[Records to use Boundary: Start]

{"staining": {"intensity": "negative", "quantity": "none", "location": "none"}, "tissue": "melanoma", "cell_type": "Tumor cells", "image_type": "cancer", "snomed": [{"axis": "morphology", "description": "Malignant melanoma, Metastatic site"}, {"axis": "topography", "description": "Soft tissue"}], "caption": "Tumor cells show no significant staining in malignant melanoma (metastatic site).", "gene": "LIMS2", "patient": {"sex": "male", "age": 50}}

[Records to use Boundary: End]
[Records to use Boundary: Start]

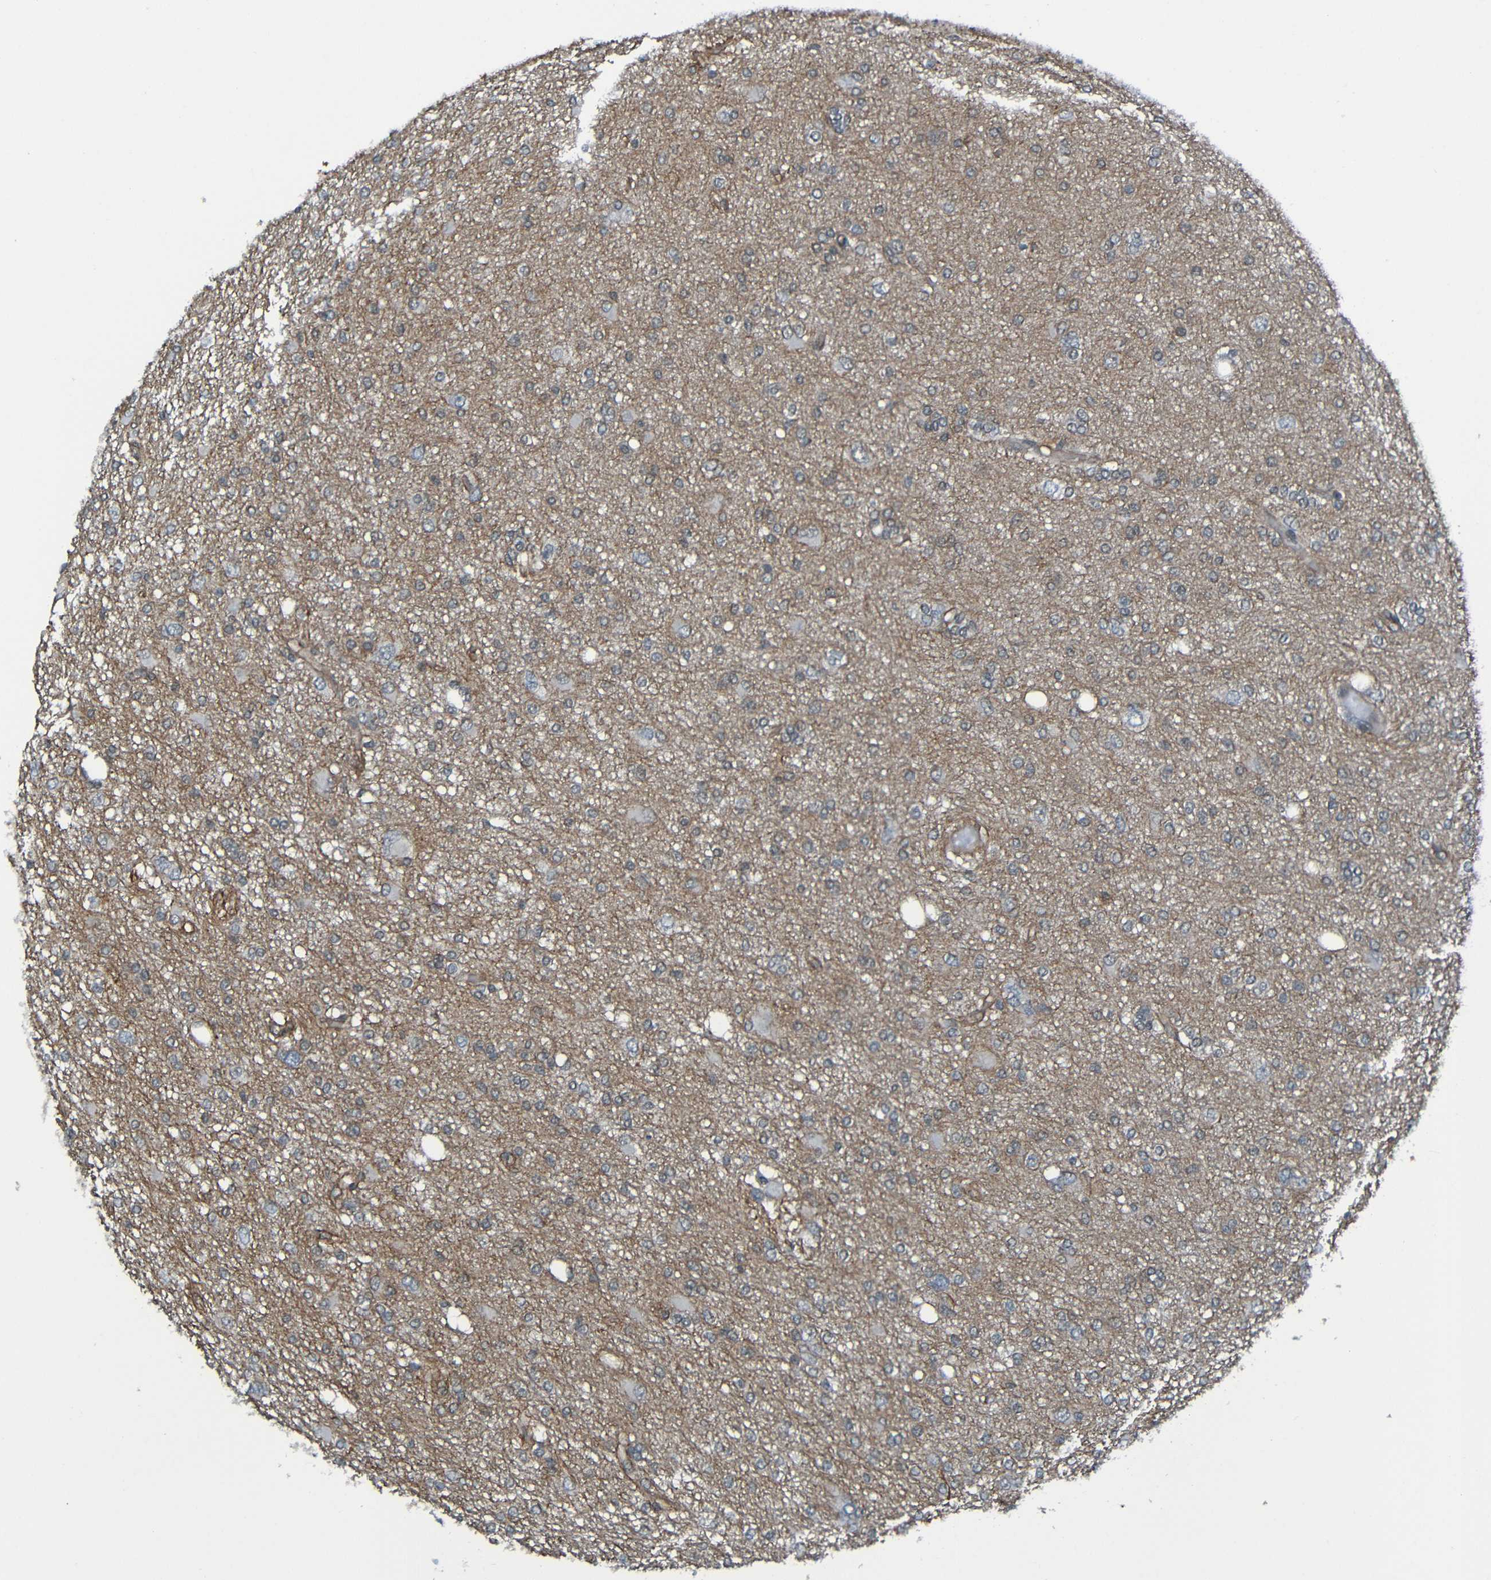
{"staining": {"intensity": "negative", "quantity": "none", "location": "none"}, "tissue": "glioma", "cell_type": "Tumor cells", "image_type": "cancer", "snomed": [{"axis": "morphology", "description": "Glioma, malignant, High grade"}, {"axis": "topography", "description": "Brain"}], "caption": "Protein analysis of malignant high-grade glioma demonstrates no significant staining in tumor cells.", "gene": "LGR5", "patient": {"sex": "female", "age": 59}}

[Records to use Boundary: End]
[Records to use Boundary: Start]

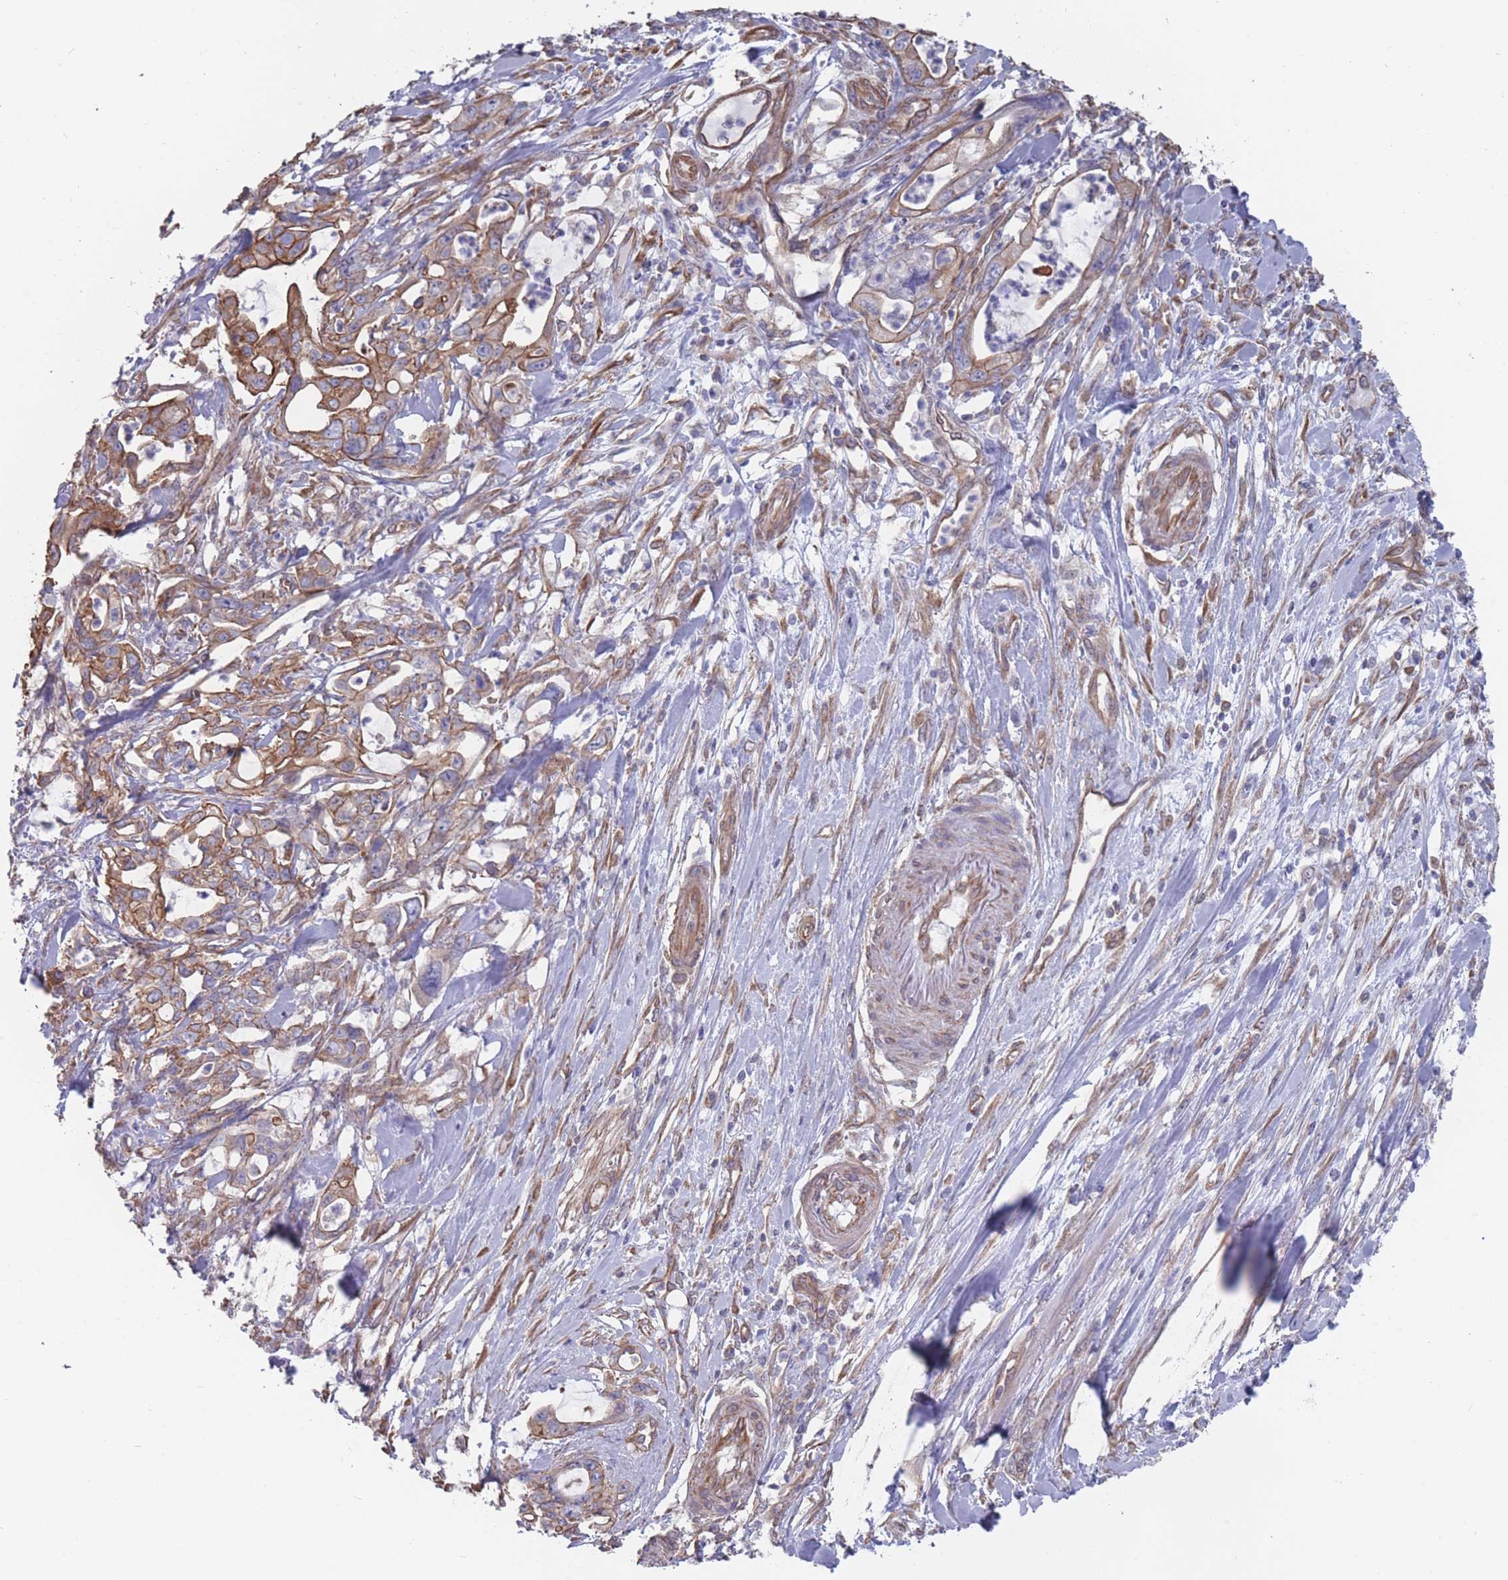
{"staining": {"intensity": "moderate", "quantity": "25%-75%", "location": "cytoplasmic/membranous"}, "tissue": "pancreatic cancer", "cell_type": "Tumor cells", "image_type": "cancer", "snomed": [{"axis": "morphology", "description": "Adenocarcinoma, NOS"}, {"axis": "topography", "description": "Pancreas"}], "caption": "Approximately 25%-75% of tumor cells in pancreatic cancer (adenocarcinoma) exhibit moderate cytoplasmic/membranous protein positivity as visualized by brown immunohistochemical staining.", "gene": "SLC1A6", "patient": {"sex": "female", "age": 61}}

[Records to use Boundary: End]

→ What is needed
Please copy every line of the material that contains the word "female".

→ Exercise answer
{"staining": {"intensity": "negative", "quantity": "none", "location": "none"}, "tissue": "glioma", "cell_type": "Tumor cells", "image_type": "cancer", "snomed": [{"axis": "morphology", "description": "Glioma, malignant, High grade"}, {"axis": "topography", "description": "Brain"}], "caption": "Protein analysis of malignant high-grade glioma demonstrates no significant staining in tumor cells.", "gene": "LGR5", "patient": {"sex": "female", "age": 59}}
{"staining": {"intensity": "moderate", "quantity": "25%-75%", "location": "cytoplasmic/membranous"}, "tissue": "pancreatic cancer", "cell_type": "Tumor cells", "image_type": "cancer", "snomed": [{"axis": "morphology", "description": "Adenocarcinoma, NOS"}, {"axis": "topography", "description": "Pancreas"}], "caption": "Approximately 25%-75% of tumor cells in pancreatic cancer (adenocarcinoma) exhibit moderate cytoplasmic/membranous protein positivity as visualized by brown immunohistochemical staining.", "gene": "SLC1A6", "patient": {"sex": "female", "age": 61}}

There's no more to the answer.